Venezuelan rock art mapped in unprecedented detail


Rock engravings located in Western Venezuela - including some of the largest recorded anywhere in the world - have been mapped in unprecedented detail by UCL researchers.

Venezuelan rock art mapped in unprecedented detail
Oblique aerial view of western panel on Picture, with interpretative overlay of main engravings 
[Credit: Dr Philip Riris]
The engravings (petroglyphs), some of which are thought to be up to 2,000 years old, include depictions of animals, humans and cultural rituals. One panel is 304m² containing at least 93 individual engravings, the largest of which measure several metres across. Another engraving of a horned snake measures more than 30 metres in length.

All the rock art surveyed is located in the Atures Rapids (Raudales de Atures) area of Amazonas state in Venezuela, historically reported as the home of the native Adoles by Jesuit priests. Eight groups of engraved rock art were recorded on five islands within the Rapids.

Drone technology was used to photograph the engravings, some of which are in highly inaccessible areas. Historically low water levels in the Orinoco River at the time the research was carried out also meant more of the engravings were exposed.

Venezuelan rock art mapped in unprecedented detail
Aerial photograph of monumental Cerro Pintado petroglyphs with enhanced image overlay 
[Credit: Dr Philip Riris]
The paper's author Dr Philip Riris (UCL Institute of Archaeology) said: "The Rapids are an ethnic, linguistic and cultural convergence zone. The motifs documented here display similarities to several other rock art sites in the locality, as well as in Brazil, Colombia, and much further afield. This is one of the first in-depth studies to show the extent and depth of cultural connections to other areas of northern South America in pre-Columbian and Colonial times.

"While painted rock art is mainly associated with remote funerary sites, these engravings are embedded in the everyday - how people lived and travelled in the region, the importance of aquatic resources and the seasonal rhythmic rising and falling of the water. The size of some of the individual engravings is quite extraordinary."

Pre-Columbian art has a long history of study by naturalists and scientists travelling the Orinoco, such as Alexander von Humboldt, and has been the subject of archaeological research in the region for over half a century.

Venezuelan rock art mapped in unprecedented detail
Top-down aerial perspective of east panel on Picure, with interpretative
overlay of main engravings. North is at the bottom of the image 
[Credit: Dr Philip Riris]
Rock engravings of the Middle Orinoco River have been studied before, but never in this level of detail. The research therefore offers the opportunity for new insights into the archaeological and ethnographic context of the engravings.

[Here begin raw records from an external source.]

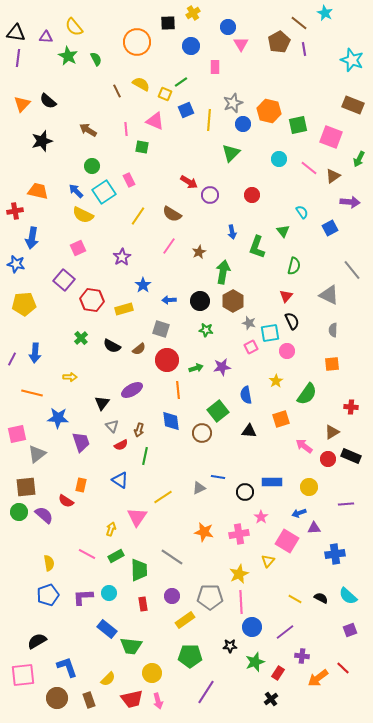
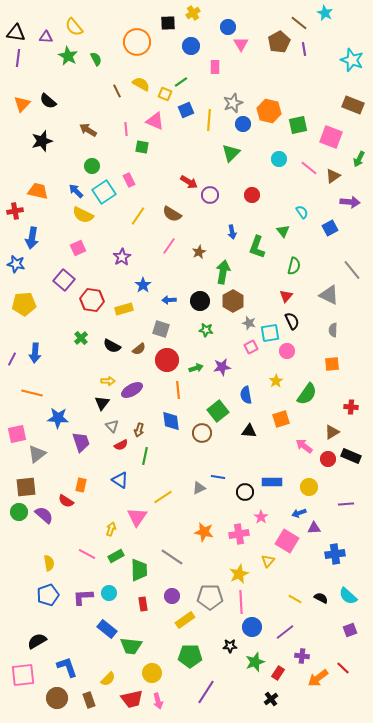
yellow arrow at (70, 377): moved 38 px right, 4 px down
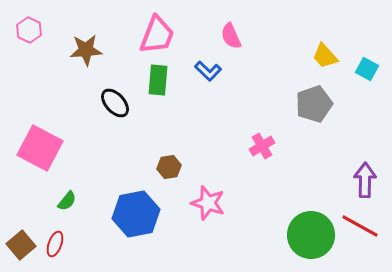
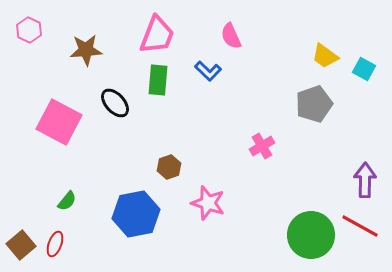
yellow trapezoid: rotated 12 degrees counterclockwise
cyan square: moved 3 px left
pink square: moved 19 px right, 26 px up
brown hexagon: rotated 10 degrees counterclockwise
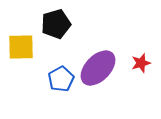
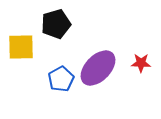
red star: rotated 18 degrees clockwise
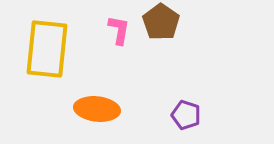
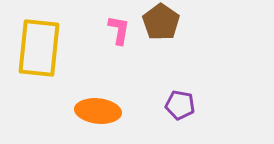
yellow rectangle: moved 8 px left, 1 px up
orange ellipse: moved 1 px right, 2 px down
purple pentagon: moved 6 px left, 10 px up; rotated 8 degrees counterclockwise
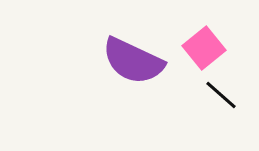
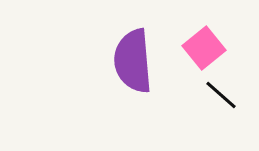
purple semicircle: rotated 60 degrees clockwise
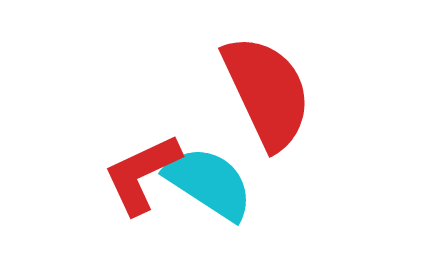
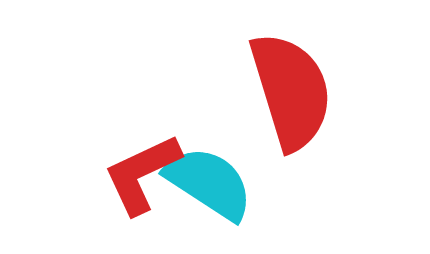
red semicircle: moved 24 px right, 1 px up; rotated 8 degrees clockwise
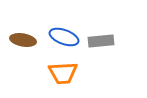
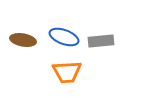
orange trapezoid: moved 4 px right, 1 px up
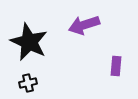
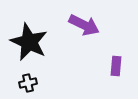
purple arrow: rotated 136 degrees counterclockwise
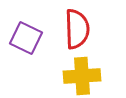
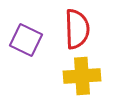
purple square: moved 2 px down
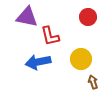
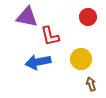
brown arrow: moved 2 px left, 2 px down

Almost all of the engravings found in the Rapids are inundated and exposed to varying degrees by seasonally rising and falling water levels in the Orinoco. Depending on fluctuating upstream precipitation, the relative height of the river also varies annually by up to several metres during the extremes of both seasons.

In one panel surveyed, a motif of a flautist surrounded by other human figures probably depicts part of an indigenous rite of renewal. Performances conceivably coincided with the seasonal emergence of the engravings from the river just before the onset of the wet season, when the islands are more accessible and the harvest would take place.

Venezuelan rock art mapped in unprecedented detail
a) View of Raudal Wayuco and Picure (background), facing south; b) Raudal Yavariven looking west; c) overview 
of the Atures Rapids from mainland Venezuela (photograph by Jose Oliver); d) view from Picure 
looking north towards Cotua [Credit: Dr Philip Riris]
The research is part of the Cotúa Island-Orinoco Reflexive Archaeology Project, funded by the Leverhulme Trust.

Principal Investigator, Dr José Oliver (UCL Institute of Archaeology), said: "Our project focuses on the archaeology of Cotúa Island and its immediate vicinity of the Atures Rapids. Available archaeological evidence suggests that traders from diverse and distant regions interacted in this area over the course of two millennia before European colonization. The project's aim is to better understand these interactions."

"Mapping the rock engravings represents a major step towards an enhanced understanding of the role of the Orinoco River in mediating the formation of pre-Conquest social networks throughout northern South America."

The findings are published in the Antiquity.